Routing Strategies for Heterogeneous GenAI Systems: Lessons from Real-World Practice

Thursday 11:05 in room 1.38 (ground floor)

Routing Strategies for Heterogeneous GenAI Systems: Lessons from Real-World Practice

Oliver Zeigemann

Modern Generative AI (GenAI) systems combine prompts, language models, inference servers, and specialized hardware into sophisticated stacks. As no single large GenAI system excels at all tasks, we at Techniker Krankenkasse are increasingly adopting a multi-system approach, employing different models tailored to specific tasks, domains, cost, or latency requirements. While this approach enhances robustness and efficiency, it introduces a critical operational challenge: effectively routing each incoming query to the most suitable GenAI system.

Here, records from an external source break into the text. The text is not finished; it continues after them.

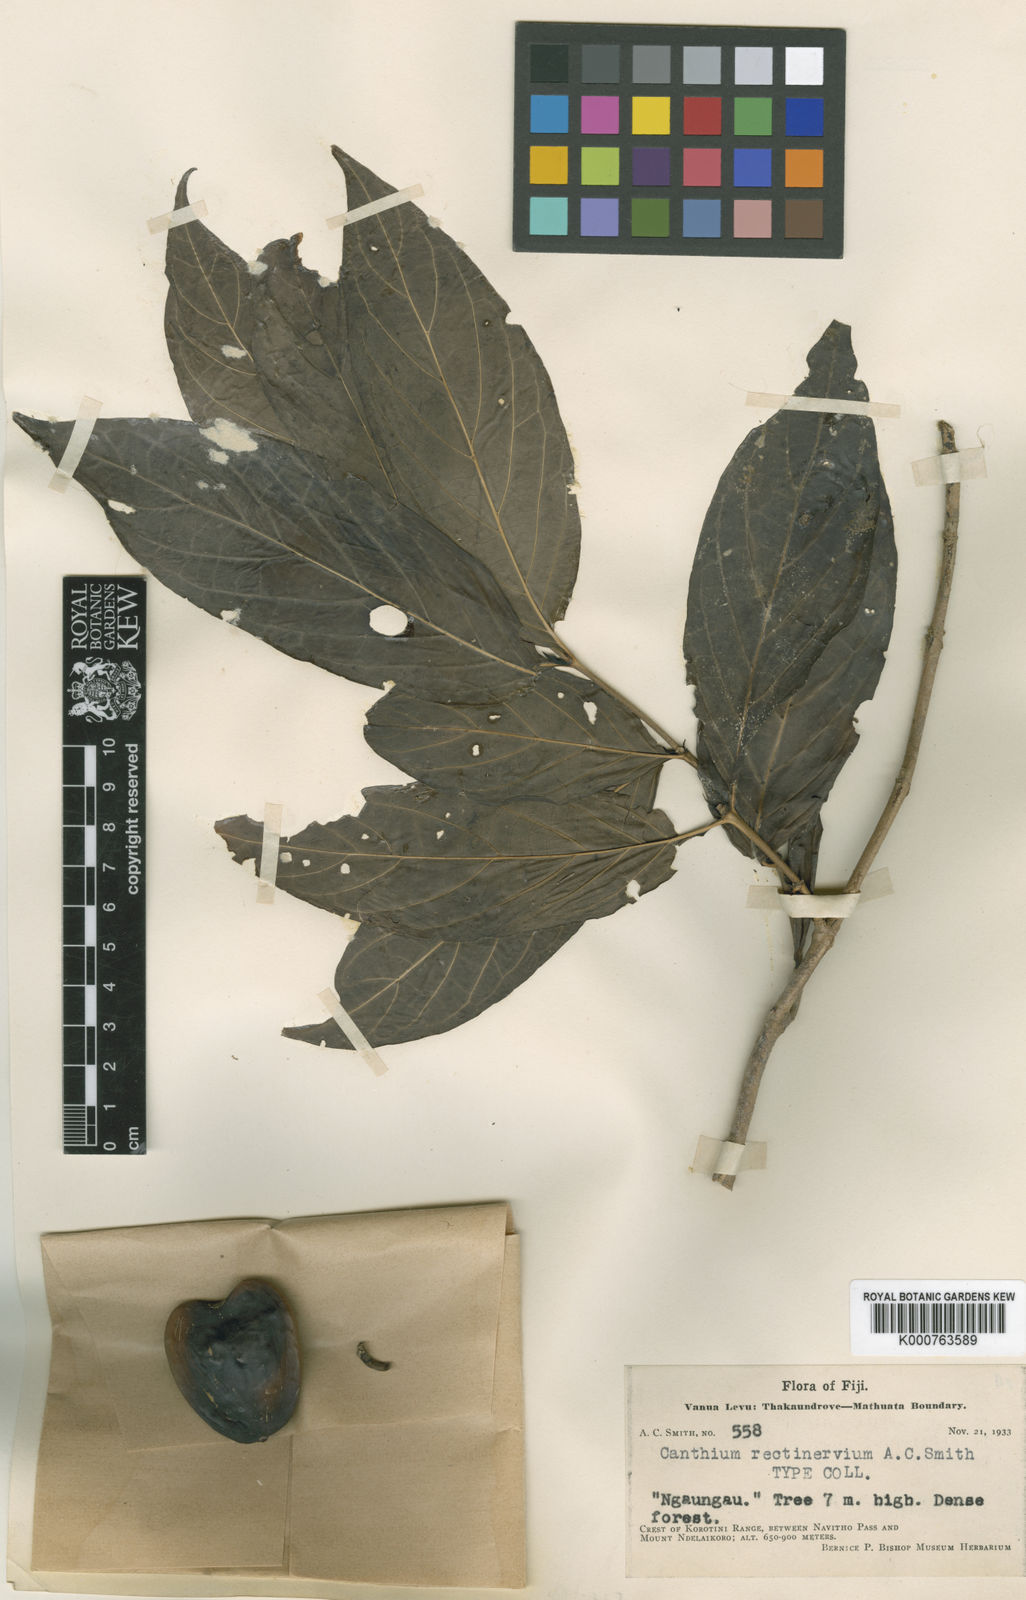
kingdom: Plantae
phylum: Tracheophyta
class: Magnoliopsida
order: Gentianales
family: Rubiaceae
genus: Cyclophyllum
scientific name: Cyclophyllum rectinervium
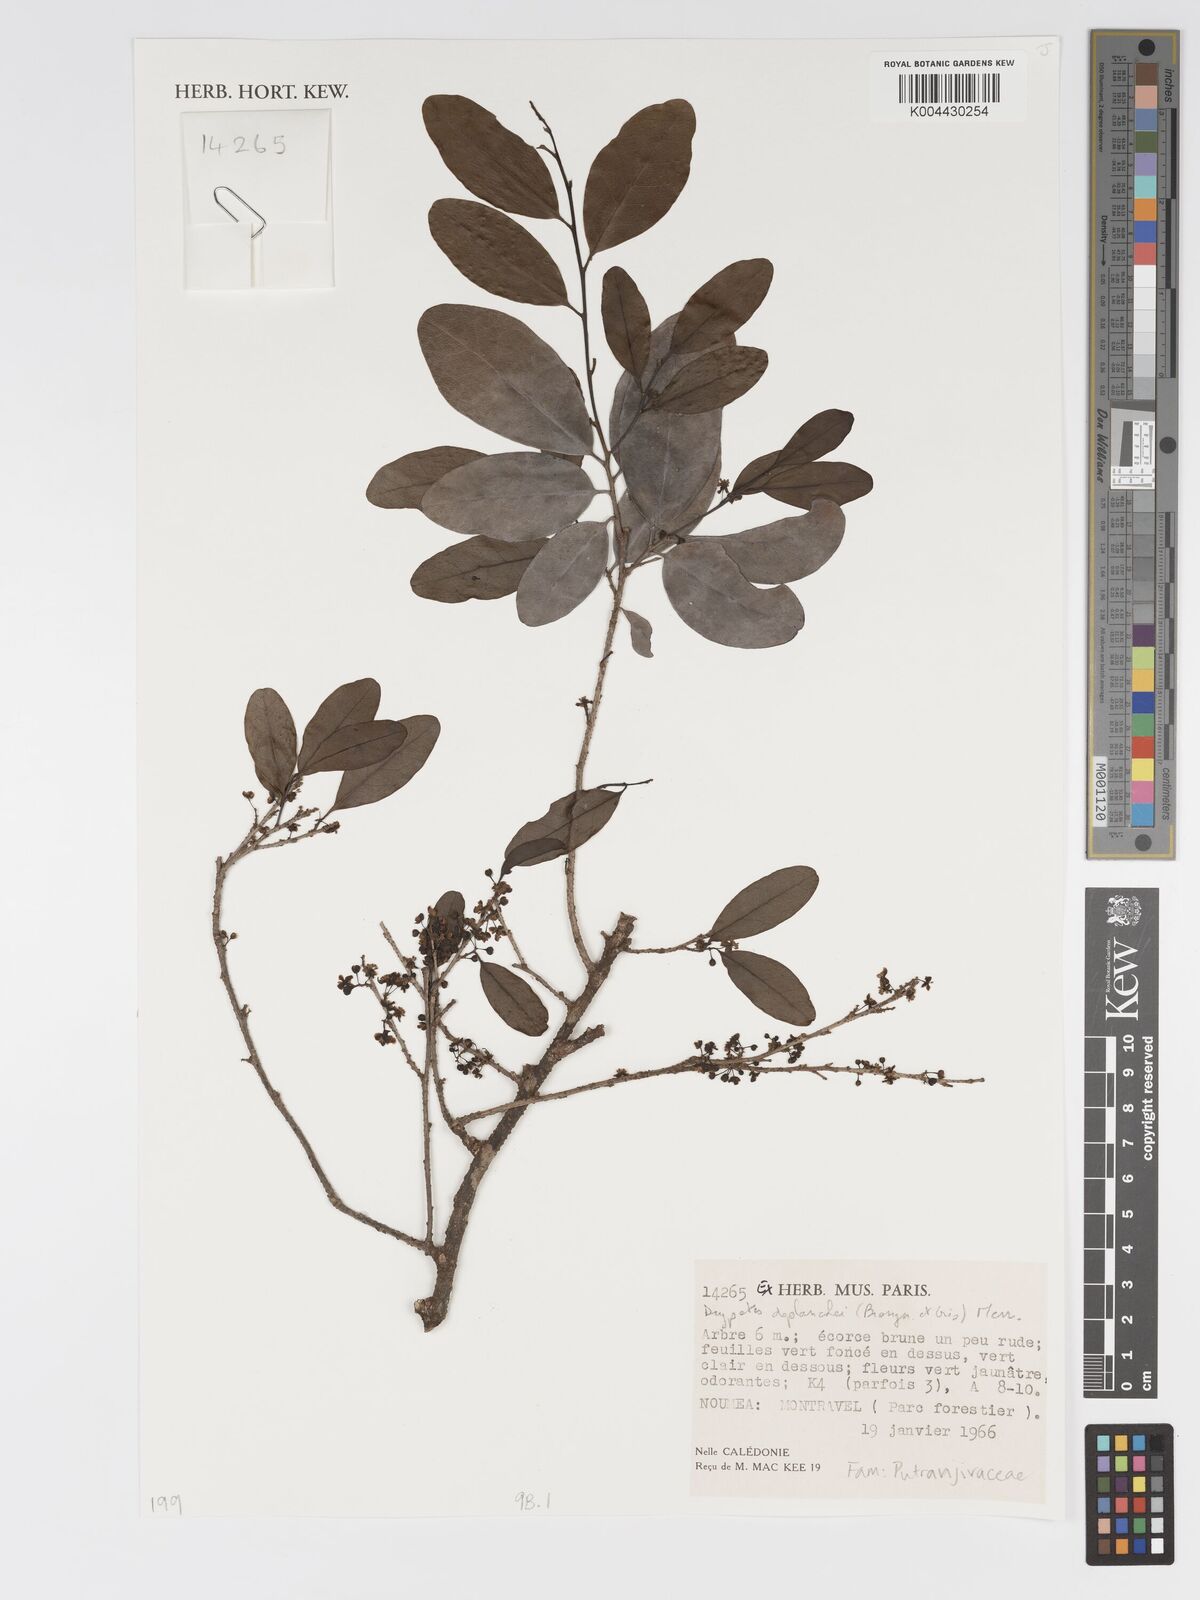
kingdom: Plantae
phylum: Tracheophyta
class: Magnoliopsida
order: Malpighiales
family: Putranjivaceae
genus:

In this talk, we present our real-world experiences developing dynamic routing pipelines for selecting the optimal GenAI system based on input content and task specificity. We detail the evolution and refinement of our routing strategies, including:

Regular-expression filters to quickly capture clear-cut topics and enforce guardrails;
Off-the-shelf Named Entity Recognition (NER) modules to integrate domain-specific contextual signals;
Few-shot fine-tuning intent classifiers capable of generalizing beyond simple keyword matching
Lightweight generative LLMs that enable cost-effective, context-aware decision-making;
Selective escalation strategies employing state-of-the-art LLMs exclusively when more economical routes provide insufficient confidence.

We share insights and best practices from our real-world implementation experience.

Oliver Zeigemann

Oliver Zeigermann has been developing software for 40 years, progressing from assembly language to C, then Python, and ultimately to machine learning. He currently works as a machine learning engineer at Techniker Krankenkasse.